| PROBLEM REQUIREMENTS |
Retype each line of every entry below, keeping every character unchanged.

| AVAILABLE DATA |
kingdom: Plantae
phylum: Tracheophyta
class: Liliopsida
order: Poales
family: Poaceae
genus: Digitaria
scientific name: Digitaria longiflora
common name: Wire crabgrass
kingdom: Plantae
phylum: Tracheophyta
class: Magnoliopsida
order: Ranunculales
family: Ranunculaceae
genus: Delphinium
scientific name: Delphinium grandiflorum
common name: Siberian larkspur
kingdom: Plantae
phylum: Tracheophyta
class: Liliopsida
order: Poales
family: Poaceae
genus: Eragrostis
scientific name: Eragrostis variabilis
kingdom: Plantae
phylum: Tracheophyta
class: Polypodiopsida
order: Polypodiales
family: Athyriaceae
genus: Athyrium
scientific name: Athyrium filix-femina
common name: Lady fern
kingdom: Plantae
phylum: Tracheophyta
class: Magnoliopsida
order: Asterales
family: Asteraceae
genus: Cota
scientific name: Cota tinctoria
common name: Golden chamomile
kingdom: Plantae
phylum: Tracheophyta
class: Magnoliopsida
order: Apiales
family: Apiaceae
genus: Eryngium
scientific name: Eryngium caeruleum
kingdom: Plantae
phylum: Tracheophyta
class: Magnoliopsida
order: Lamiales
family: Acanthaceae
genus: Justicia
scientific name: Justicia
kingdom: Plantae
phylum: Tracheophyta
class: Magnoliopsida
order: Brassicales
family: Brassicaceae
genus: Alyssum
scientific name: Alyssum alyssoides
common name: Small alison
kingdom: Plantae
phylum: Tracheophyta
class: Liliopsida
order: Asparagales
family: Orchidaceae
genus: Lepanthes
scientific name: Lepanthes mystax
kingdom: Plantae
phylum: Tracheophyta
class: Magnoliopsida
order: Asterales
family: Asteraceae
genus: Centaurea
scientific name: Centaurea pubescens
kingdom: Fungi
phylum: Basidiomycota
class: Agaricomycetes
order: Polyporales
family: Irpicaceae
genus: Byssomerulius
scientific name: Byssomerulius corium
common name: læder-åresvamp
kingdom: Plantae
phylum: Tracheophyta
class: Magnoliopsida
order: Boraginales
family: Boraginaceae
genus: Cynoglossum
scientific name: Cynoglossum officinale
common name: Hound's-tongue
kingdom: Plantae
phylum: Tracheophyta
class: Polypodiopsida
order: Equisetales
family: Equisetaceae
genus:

| EXPECTED ANSWER |
kingdom: Plantae
phylum: Tracheophyta
class: Liliopsida
order: Poales
family: Poaceae
genus: Digitaria
scientific name: Digitaria longiflora
common name: Wire crabgrass
kingdom: Plantae
phylum: Tracheophyta
class: Magnoliopsida
order: Ranunculales
family: Ranunculaceae
genus: Delphinium
scientific name: Delphinium grandiflorum
common name: Siberian larkspur
kingdom: Plantae
phylum: Tracheophyta
class: Liliopsida
order: Poales
family: Poaceae
genus: Eragrostis
scientific name: Eragrostis variabilis
kingdom: Plantae
phylum: Tracheophyta
class: Polypodiopsida
order: Polypodiales
family: Athyriaceae
genus: Athyrium
scientific name: Athyrium filix-femina
common name: Lady fern
kingdom: Plantae
phylum: Tracheophyta
class: Magnoliopsida
order: Asterales
family: Asteraceae
genus: Cota
scientific name: Cota tinctoria
common name: Golden chamomile
kingdom: Plantae
phylum: Tracheophyta
class: Magnoliopsida
order: Apiales
family: Apiaceae
genus: Eryngium
scientific name: Eryngium caeruleum
kingdom: Plantae
phylum: Tracheophyta
class: Magnoliopsida
order: Lamiales
family: Acanthaceae
genus: Justicia
scientific name: Justicia
kingdom: Plantae
phylum: Tracheophyta
class: Magnoliopsida
order: Brassicales
family: Brassicaceae
genus: Alyssum
scientific name: Alyssum alyssoides
common name: Small alison
kingdom: Plantae
phylum: Tracheophyta
class: Liliopsida
order: Asparagales
family: Orchidaceae
genus: Lepanthes
scientific name: Lepanthes mystax
kingdom: Plantae
phylum: Tracheophyta
class: Magnoliopsida
order: Asterales
family: Asteraceae
genus: Centaurea
scientific name: Centaurea pubescens
kingdom: Fungi
phylum: Basidiomycota
class: Agaricomycetes
order: Polyporales
family: Irpicaceae
genus: Byssomerulius
scientific name: Byssomerulius corium
common name: læder-åresvamp
kingdom: Plantae
phylum: Tracheophyta
class: Magnoliopsida
order: Boraginales
family: Boraginaceae
genus: Cynoglossum
scientific name: Cynoglossum officinale
common name: Hound's-tongue
kingdom: Plantae
phylum: Tracheophyta
class: Polypodiopsida
order: Equisetales
family: Equisetaceae
genus:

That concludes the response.